*Input data*.
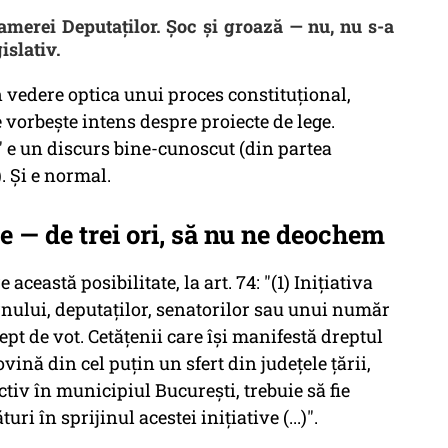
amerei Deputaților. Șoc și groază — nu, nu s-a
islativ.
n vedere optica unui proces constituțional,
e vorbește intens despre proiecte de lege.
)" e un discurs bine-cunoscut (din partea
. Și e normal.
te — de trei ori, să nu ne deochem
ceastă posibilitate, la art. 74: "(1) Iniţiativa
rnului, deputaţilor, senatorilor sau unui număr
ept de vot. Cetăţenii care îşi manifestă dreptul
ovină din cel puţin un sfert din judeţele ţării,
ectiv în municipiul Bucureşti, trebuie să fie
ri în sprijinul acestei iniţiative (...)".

---

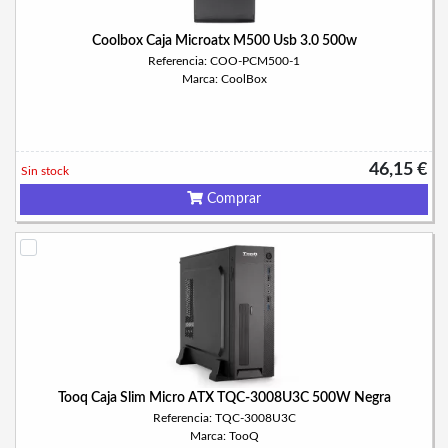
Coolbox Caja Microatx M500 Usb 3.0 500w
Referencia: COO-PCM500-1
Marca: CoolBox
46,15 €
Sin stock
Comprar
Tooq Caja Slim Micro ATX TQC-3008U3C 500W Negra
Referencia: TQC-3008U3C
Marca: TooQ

---

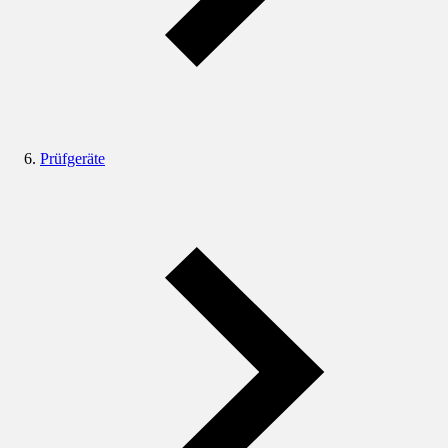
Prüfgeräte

*Aim of the task*. Starting with the line above that holds "e vorbește intens despre proiecte de lege." and stopping with the line that holds "ri în sprijinul", reproduce each line exactly, omitting all other lines.

*Exercise response*.
e vorbește intens despre proiecte de lege.
)" e un discurs bine-cunoscut (din partea
. Și e normal.
te — de trei ori, să nu ne deochem
ceastă posibilitate, la art. 74: "(1) Iniţiativa
rnului, deputaţilor, senatorilor sau unui număr
ept de vot. Cetăţenii care îşi manifestă dreptul
ovină din cel puţin un sfert din judeţele ţării,
ectiv în municipiul Bucureşti, trebuie să fie
ri în sprijinul acestei iniţiative (...)".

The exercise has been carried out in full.